**Exercise instructions:** Reproduce exactly, and only, the lines below from the one containing "- teapot [229,399,284,437]" through the one containing "- book [224,240,252,260]".

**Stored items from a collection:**
<<<<
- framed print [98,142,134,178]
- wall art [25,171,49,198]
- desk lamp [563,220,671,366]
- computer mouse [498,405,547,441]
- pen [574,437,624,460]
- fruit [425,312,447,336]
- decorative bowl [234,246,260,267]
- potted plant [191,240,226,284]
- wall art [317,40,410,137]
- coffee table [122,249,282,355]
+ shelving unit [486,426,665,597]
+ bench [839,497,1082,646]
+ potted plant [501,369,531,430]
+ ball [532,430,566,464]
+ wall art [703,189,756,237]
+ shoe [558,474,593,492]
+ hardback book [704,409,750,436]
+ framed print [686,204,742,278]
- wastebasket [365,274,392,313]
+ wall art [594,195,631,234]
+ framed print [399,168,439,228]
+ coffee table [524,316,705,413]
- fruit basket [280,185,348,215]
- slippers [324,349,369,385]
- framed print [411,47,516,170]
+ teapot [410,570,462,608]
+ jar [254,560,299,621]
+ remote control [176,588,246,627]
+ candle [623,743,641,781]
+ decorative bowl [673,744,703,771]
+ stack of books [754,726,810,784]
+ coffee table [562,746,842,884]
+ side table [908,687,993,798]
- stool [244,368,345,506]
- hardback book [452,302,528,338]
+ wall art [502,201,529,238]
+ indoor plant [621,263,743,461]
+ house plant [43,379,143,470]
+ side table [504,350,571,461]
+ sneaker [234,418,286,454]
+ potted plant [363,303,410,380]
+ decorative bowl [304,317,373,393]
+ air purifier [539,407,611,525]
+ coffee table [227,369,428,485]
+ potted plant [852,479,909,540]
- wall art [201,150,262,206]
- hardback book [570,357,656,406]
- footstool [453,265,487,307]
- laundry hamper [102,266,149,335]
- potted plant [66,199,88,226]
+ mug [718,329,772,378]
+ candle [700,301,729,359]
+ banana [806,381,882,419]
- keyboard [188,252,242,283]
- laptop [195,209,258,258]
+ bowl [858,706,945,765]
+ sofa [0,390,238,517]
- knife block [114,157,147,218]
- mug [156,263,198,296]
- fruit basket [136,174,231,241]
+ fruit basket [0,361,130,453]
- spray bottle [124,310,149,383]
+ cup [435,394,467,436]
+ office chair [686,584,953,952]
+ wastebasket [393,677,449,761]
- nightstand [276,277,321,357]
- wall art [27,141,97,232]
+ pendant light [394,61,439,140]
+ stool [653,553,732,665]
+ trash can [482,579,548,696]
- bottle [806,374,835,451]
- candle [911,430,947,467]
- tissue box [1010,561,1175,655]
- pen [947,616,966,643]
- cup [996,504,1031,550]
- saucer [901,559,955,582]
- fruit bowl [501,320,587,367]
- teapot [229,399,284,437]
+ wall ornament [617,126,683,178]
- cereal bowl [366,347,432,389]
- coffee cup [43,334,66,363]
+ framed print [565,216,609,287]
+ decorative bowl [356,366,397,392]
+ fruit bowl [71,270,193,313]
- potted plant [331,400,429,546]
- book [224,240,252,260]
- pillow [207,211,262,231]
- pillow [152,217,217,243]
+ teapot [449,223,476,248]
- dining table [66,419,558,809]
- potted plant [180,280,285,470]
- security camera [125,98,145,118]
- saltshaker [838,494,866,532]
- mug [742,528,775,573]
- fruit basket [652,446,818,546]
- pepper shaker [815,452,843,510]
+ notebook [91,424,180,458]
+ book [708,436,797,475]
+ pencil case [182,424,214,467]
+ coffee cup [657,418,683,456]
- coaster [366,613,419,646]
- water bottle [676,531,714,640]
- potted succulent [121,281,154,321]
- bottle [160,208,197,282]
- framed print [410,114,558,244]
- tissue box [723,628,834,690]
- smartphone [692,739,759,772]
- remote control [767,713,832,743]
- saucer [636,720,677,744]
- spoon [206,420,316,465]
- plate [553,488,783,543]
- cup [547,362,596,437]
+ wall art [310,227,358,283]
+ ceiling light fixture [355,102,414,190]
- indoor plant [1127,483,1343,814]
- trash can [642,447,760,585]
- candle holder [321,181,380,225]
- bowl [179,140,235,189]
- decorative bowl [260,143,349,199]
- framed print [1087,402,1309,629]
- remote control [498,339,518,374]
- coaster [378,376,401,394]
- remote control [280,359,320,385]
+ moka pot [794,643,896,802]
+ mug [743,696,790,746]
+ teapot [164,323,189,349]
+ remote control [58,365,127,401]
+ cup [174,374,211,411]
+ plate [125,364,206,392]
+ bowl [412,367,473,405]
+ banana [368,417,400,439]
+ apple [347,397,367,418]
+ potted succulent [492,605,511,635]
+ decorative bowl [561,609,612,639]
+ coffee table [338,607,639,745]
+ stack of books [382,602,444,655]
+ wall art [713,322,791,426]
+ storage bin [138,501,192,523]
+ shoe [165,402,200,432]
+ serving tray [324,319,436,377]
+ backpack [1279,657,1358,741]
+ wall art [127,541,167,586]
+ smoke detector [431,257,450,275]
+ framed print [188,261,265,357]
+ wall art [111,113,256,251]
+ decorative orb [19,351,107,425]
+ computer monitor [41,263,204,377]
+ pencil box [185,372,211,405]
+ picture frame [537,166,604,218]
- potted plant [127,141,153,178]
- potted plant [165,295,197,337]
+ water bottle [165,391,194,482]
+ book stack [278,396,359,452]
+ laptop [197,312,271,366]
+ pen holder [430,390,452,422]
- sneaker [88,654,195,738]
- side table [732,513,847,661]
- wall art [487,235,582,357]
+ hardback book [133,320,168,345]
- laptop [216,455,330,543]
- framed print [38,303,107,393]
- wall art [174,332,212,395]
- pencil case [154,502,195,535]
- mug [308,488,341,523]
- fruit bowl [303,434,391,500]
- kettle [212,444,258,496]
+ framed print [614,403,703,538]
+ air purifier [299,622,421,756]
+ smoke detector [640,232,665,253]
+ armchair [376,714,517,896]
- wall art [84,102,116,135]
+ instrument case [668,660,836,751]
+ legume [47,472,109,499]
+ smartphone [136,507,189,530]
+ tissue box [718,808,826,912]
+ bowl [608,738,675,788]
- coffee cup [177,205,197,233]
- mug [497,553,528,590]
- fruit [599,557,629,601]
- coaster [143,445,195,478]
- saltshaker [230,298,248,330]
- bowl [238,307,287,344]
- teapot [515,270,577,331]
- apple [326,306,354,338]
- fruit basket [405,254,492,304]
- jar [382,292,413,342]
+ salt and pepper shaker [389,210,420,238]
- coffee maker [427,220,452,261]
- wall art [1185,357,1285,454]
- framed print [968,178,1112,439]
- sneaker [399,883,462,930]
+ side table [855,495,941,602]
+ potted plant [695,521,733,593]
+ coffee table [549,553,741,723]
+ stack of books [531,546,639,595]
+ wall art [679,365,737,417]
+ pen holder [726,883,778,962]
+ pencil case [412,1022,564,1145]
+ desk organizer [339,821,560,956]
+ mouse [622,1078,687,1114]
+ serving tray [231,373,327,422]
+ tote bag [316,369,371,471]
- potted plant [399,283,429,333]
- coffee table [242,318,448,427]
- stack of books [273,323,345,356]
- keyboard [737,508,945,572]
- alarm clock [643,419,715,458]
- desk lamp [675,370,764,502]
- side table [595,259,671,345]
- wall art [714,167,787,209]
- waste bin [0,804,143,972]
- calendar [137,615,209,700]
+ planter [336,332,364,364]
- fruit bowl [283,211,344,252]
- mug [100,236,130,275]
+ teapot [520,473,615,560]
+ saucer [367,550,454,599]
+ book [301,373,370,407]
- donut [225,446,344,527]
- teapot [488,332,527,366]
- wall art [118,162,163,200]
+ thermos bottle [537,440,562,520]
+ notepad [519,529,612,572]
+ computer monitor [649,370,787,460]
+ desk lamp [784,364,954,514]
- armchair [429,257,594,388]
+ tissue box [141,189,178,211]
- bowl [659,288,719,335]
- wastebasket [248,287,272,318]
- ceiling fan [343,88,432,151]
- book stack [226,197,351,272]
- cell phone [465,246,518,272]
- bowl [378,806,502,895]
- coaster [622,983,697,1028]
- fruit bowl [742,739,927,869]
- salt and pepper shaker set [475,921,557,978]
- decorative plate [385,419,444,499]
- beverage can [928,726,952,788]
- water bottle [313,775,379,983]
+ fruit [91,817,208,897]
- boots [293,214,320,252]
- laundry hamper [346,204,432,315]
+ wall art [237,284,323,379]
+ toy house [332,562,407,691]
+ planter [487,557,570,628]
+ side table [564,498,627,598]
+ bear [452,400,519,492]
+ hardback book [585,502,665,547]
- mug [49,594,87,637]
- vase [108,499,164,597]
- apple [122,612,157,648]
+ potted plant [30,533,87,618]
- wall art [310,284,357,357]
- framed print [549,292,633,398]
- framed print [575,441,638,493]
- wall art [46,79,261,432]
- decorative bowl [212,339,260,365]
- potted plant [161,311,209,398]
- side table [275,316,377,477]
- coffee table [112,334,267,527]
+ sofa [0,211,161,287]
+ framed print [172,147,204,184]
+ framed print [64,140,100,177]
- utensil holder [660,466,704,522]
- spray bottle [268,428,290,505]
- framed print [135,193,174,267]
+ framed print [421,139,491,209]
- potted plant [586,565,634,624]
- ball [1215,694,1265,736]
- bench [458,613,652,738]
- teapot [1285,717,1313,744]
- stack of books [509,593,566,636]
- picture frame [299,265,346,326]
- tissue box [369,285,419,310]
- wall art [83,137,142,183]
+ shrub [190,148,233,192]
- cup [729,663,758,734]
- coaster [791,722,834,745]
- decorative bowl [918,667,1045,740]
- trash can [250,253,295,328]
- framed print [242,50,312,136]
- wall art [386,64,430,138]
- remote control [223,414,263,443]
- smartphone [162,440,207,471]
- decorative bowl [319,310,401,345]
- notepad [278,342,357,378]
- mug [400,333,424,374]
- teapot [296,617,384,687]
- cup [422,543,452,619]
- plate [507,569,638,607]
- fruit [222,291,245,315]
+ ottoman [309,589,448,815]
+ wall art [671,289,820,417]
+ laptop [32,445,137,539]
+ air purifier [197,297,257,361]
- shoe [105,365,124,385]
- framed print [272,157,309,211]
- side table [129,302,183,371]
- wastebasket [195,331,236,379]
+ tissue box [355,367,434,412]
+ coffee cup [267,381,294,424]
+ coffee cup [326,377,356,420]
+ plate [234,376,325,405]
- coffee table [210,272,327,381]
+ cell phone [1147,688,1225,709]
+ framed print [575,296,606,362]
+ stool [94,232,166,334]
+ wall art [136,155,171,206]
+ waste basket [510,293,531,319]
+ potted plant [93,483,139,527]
>>>>
**Solution to this task:**
- teapot [229,399,284,437]
+ wall ornament [617,126,683,178]
- cereal bowl [366,347,432,389]
- coffee cup [43,334,66,363]
+ framed print [565,216,609,287]
+ decorative bowl [356,366,397,392]
+ fruit bowl [71,270,193,313]
- potted plant [331,400,429,546]
- book [224,240,252,260]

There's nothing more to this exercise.